A burgeoning literature has sought to classify incivility in large-n studies, often focused on gauging the presence and frequency of incivility in the social media posts of political elites (Ballard et al., 2022; Petkevic and Nai, 2022; Skytte, 2022). Scholars have relied on several different measurement strategies to accomplish this (Muddiman et al., 2019). 1 Adopting toxicity scores produced by Google’s Perspective API has become perhaps the most popular approach to estimating the prevalence of incivility and toxicity in online communication (Calvo et al., 2023; Chang et al., 2023; Frimer et al., 2023; Hansen, 2023; Hopp et al., 2018; Kim et al., 2021; Stevens et al., 2022; Theocharis et al., 2020; Votta et al., 2023). The preceding list of citations is not comprehensive and will likely grow.
That so many studies have made use of this tool in recent years is not without good reason: Google’s Perspective API is an established, thoroughly tested model for analyzing digital communication, which scores text for toxicity. For each comment, Perspective provides a probability, which can be interpreted as the likelihood that a comment makes someone leave a discussion. However, the question as to whether raw Perspective API scores are a valid measure of political incivility is unclear. Given the number of studies utilizing Perspective API (e.g., Frimer et al., 2023; Kim et al., 2021) and the high-profile coverage of some of this work (e.g., Mason, 2022), an assessment of the validity of the scores is warranted and necessary.
Our research note has two main goals. First, we aim to highlight the limitations of using raw Perspective scores to measure political incivility in the American context. Perspective was originally designed to detect toxicity, which differs from incivility. Applying toxicity scores to measure incivility is problematic because these scores may misclassify strong language aimed at non-political targets as toxic. Additionally, the rarity of incivility in social media posts can lead to misleadingly high accuracy and low false positive rates that don’t accurately reflect the score’s ability to identify uncivil discourse. Through our analysis of congressional tweets using metrics like precision, recall, and F1-scores, we show that Perspective’s performance is flawed in capturing incivility. Therefore, we advise against relying solely on Perspective scores and suggest a more nuanced approach to measuring incivility in political communication.

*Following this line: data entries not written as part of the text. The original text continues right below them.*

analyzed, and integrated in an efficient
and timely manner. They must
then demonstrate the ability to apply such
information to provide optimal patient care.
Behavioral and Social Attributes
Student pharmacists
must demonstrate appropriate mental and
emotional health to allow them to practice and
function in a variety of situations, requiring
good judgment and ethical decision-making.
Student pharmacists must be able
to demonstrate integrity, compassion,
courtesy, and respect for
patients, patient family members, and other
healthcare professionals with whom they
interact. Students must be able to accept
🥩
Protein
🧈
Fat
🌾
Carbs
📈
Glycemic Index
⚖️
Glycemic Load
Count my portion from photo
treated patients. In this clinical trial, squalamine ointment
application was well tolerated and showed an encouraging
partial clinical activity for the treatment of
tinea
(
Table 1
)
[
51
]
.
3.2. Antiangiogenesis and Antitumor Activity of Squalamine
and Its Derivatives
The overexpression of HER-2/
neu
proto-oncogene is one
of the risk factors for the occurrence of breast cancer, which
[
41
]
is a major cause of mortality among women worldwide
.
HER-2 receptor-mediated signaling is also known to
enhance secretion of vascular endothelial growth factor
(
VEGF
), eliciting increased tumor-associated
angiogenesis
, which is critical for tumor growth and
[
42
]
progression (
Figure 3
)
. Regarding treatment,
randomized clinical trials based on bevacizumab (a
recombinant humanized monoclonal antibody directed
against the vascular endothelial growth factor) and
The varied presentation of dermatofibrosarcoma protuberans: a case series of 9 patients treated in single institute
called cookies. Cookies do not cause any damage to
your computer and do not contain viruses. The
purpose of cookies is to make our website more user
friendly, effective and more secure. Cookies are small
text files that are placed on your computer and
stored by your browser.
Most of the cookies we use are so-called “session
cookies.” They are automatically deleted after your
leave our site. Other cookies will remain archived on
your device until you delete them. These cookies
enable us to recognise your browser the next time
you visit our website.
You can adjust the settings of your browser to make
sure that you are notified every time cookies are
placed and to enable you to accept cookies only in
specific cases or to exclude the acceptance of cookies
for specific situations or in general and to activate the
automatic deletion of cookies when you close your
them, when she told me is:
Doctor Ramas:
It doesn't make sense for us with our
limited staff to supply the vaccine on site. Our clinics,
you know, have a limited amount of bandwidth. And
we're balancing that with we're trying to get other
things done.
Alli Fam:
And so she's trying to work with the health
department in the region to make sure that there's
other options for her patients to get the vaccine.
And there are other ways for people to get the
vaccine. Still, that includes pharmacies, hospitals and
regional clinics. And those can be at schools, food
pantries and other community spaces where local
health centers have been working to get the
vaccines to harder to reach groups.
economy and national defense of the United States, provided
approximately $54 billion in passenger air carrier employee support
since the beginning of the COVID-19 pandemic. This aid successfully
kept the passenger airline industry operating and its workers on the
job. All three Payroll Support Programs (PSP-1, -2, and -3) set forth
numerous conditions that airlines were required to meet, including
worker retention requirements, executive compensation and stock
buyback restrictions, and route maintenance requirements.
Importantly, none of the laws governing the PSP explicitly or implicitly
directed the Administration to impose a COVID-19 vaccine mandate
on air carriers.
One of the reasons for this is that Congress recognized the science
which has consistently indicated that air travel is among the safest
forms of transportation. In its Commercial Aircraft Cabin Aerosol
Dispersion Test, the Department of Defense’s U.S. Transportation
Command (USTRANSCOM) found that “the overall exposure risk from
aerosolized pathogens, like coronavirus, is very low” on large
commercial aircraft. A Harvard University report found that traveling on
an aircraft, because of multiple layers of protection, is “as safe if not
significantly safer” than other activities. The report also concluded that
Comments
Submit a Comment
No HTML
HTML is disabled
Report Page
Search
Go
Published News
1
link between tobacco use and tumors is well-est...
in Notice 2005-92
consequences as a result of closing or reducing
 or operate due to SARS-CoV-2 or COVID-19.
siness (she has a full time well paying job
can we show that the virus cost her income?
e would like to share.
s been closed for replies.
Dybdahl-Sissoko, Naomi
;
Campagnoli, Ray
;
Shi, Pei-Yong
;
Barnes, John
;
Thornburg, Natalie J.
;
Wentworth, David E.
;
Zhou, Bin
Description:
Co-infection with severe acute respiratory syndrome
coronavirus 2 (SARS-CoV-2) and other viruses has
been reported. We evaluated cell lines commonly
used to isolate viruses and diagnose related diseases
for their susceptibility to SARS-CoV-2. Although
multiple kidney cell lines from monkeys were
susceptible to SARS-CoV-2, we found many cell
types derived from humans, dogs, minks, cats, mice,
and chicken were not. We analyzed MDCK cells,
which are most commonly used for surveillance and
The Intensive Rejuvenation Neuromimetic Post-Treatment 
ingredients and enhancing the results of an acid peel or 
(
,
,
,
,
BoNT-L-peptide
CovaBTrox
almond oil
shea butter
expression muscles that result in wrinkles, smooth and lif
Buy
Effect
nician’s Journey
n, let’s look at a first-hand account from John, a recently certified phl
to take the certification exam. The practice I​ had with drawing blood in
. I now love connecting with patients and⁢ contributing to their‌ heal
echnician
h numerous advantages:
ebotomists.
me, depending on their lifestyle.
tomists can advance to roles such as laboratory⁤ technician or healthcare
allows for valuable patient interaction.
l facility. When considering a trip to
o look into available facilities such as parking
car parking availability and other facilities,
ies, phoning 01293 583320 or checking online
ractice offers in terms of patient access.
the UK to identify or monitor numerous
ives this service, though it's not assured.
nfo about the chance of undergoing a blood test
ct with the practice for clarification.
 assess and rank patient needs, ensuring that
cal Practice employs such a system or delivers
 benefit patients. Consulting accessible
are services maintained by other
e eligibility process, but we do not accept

Second, we propose a method that leverages Perspective scores to enhance the performance of custom classification models in identifying incivility. Custom classification models typically struggle with this task due to the infrequent occurrence of incivility in social media posts, which results in an imbalanced dataset. We argue that scholars can use Perspective scores to create a more balanced dataset, which can then be used to train a custom classification model. We demonstrate that this method outperforms both dictionary-based techniques for identifying incivility and traditional modeling strategies for handling data imbalance.
Identifying Political Incivility with Google Perspective API
Google’s Perspective API is an “out-of-box” classifier specifically designed to score text for toxicity 2 . Its 3 algorithm is trained via supervised machine learning using many thousands of individuals. The model’s specification of toxicity defines a “toxic” comment as any “rude, disrespectful, or unreasonable comment” (Google, nd). We think leveraging Perspective scores to measure political incivility, which can be defined as violations of interpersonal norms that govern political conflict (Mutz, 2015), has utility. For instance, they may be sufficient in detecting incivility in campaign ads (Hopp et al., 2018; Votta et al., 2023). However, the scores have also been used to measure political incivility in social media posts (Frimer et al., 2023; Kim et al., 2021), and the way in which the scores have been employed, we think, may lead to likely measurement error for several reasons.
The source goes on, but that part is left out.